Plutonium, a lightly-raced and much-travelled six-year-old, maintained his terrific form in his comeback campaign — and continued to surprise his trainer Michael Young — when he scored a narrow victory in the $50,000 Binshaw Classic at Gloucester Park on Friday night.

Driven by Emily Suvaljko and starting at $6.80, Plutonium began from out wide at barrier seven and quickly dashed forward, three wide, to work hard in the breeze outside the pacemaker Talks Up A Storm before getting to a narrow lead on the home turn and beating Talks Up A Storm by a head, rating a slick 1.55.8 over the 2130m.

The New Zealand-bred Plutonium now has had five starts for four wins and a third placing since resuming after an injury-enforced absence of 13 months.
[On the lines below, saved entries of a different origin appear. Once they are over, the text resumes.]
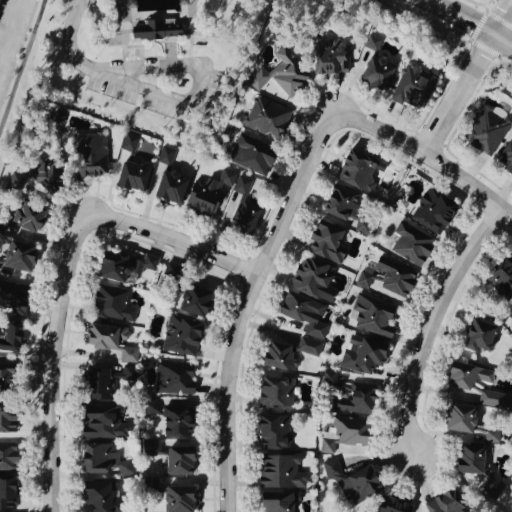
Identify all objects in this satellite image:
road: (502, 14)
road: (468, 18)
building: (154, 32)
building: (117, 40)
building: (365, 55)
building: (329, 59)
road: (20, 60)
park: (147, 63)
road: (168, 66)
road: (101, 71)
building: (374, 76)
building: (276, 80)
building: (411, 88)
road: (458, 90)
building: (263, 119)
building: (484, 133)
building: (128, 144)
building: (248, 156)
road: (428, 156)
building: (89, 157)
building: (505, 158)
building: (357, 173)
building: (130, 178)
building: (29, 180)
building: (168, 180)
building: (214, 194)
building: (341, 209)
building: (431, 213)
building: (242, 219)
building: (18, 223)
road: (171, 242)
building: (323, 244)
building: (409, 245)
building: (15, 258)
building: (121, 269)
building: (308, 278)
building: (500, 278)
building: (388, 279)
building: (11, 298)
building: (189, 301)
road: (245, 304)
building: (110, 305)
building: (509, 312)
building: (303, 315)
building: (372, 316)
road: (428, 325)
building: (8, 334)
building: (478, 336)
building: (180, 337)
building: (109, 343)
building: (308, 348)
building: (361, 355)
building: (278, 356)
road: (53, 361)
building: (3, 374)
building: (170, 379)
building: (328, 379)
building: (104, 382)
building: (473, 387)
building: (273, 391)
building: (355, 400)
building: (457, 419)
building: (6, 420)
building: (169, 420)
building: (101, 426)
building: (272, 433)
building: (344, 437)
building: (7, 458)
building: (102, 460)
building: (467, 460)
building: (279, 473)
building: (351, 483)
building: (5, 492)
building: (99, 496)
building: (176, 499)
building: (273, 501)
building: (442, 503)
building: (391, 506)
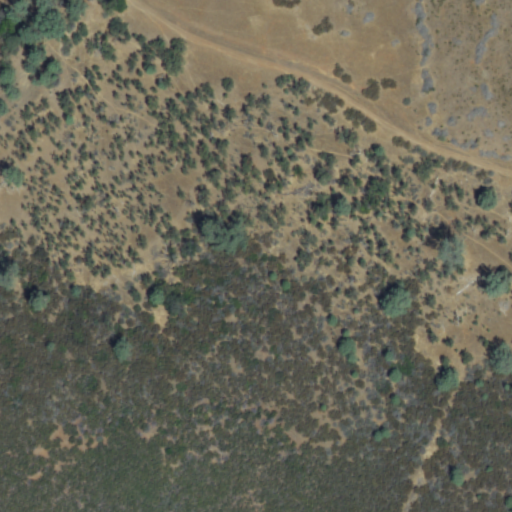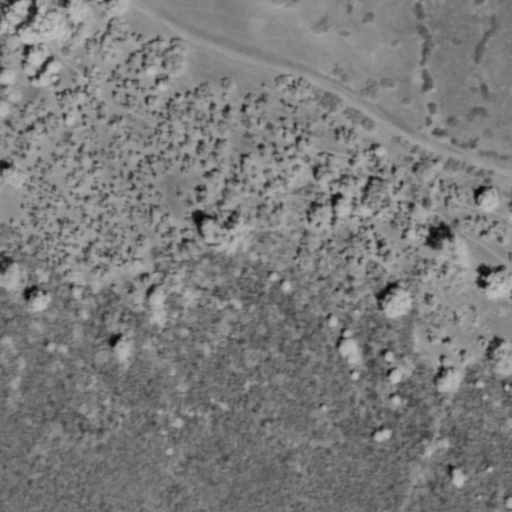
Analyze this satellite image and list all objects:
road: (328, 83)
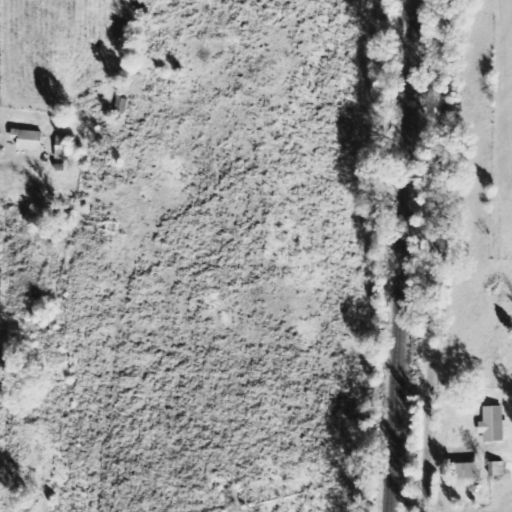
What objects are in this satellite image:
building: (29, 140)
railway: (414, 256)
road: (477, 256)
building: (493, 424)
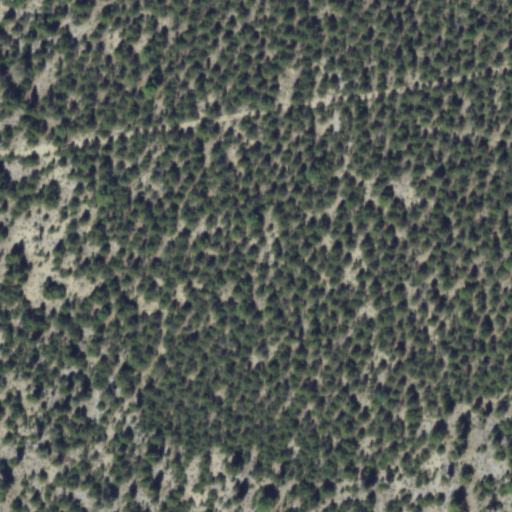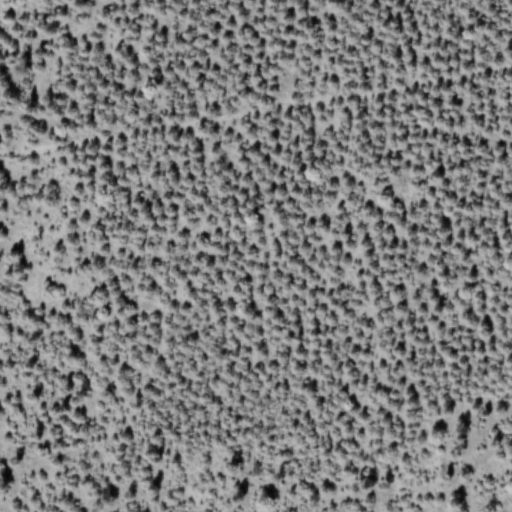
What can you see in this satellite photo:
road: (256, 112)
The Auckland Reactor gelding bowed his nearside tendon in mid-July of last year, and Young said that he marvelled at the pacer’s resilience in performing so strongly after damaging his tendon.

“I wouldn’t have believed it a few months ago that Plutonium would be a winner again, let alone a winner of a Group 2 event,” said Young. “There is still a little banana bow on his leg, but it doesn’t seem to worry him. I simply can’t believe he is going as well as he is.”
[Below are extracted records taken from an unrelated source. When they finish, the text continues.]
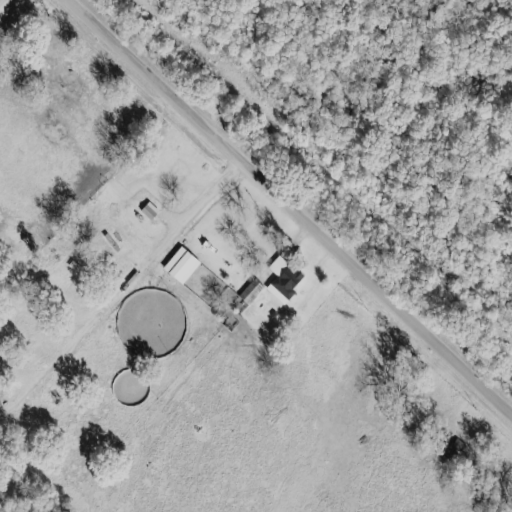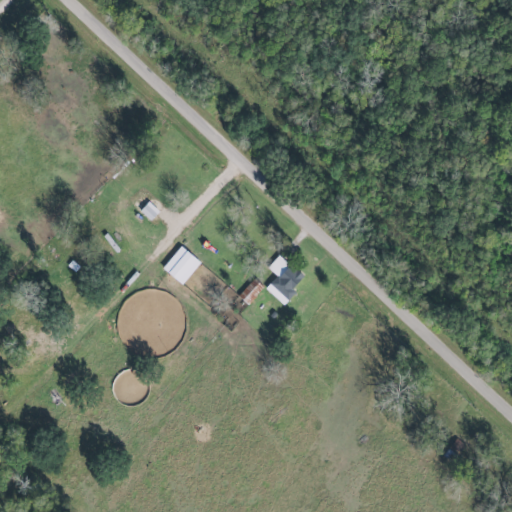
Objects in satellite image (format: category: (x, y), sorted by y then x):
road: (8, 8)
road: (293, 204)
building: (283, 279)
building: (251, 292)
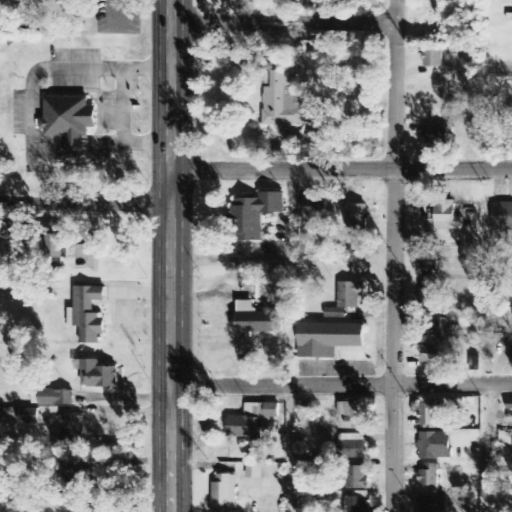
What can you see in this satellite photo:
road: (282, 22)
building: (432, 57)
building: (282, 101)
building: (69, 121)
building: (437, 135)
road: (341, 169)
road: (85, 205)
building: (315, 207)
building: (255, 215)
building: (502, 216)
building: (447, 217)
building: (357, 219)
road: (171, 255)
road: (397, 255)
building: (430, 261)
building: (433, 297)
building: (346, 299)
building: (87, 315)
building: (253, 320)
building: (435, 327)
building: (328, 339)
building: (434, 357)
building: (98, 375)
road: (342, 387)
building: (53, 398)
building: (509, 405)
building: (353, 414)
building: (28, 416)
building: (428, 416)
building: (253, 423)
building: (73, 428)
building: (505, 438)
building: (351, 446)
building: (435, 446)
building: (254, 472)
building: (356, 478)
building: (430, 478)
building: (73, 481)
building: (225, 494)
building: (357, 503)
building: (433, 504)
Plutonium’s victory gave Young the first leg of a winning treble, with the stable scoring impressive wins later in the program with Always Fast and Beefour Bacardi.

This was Young’s second treble, following the wins of Nevermindthechaos, Doc Holliday and Vespa on April 8 this year, and it continued the remarkable rise of the 33-year-old trainer, who is in second place on the WA trainers’ premiership table with 63 winners and 64 placings from 217 starters — behind Greg and Skye Bond, who have had 396 starters for 131 wins and 122 placings.

This was also Young’s second Group 2 success, coming after Doc Holliday’s victory in the Four And Five-Year-Old Championship on April 8.

Plutonium won only once from nine starts in New Zealand before racing three times for three wins in Victoria and five times in South Australia for two wins and two placings. His WA record of 20 starts for six wins and six placings has boosted his career record to 37 starts for 12 wins, six seconds and two thirds for $125,384 in prizemoney.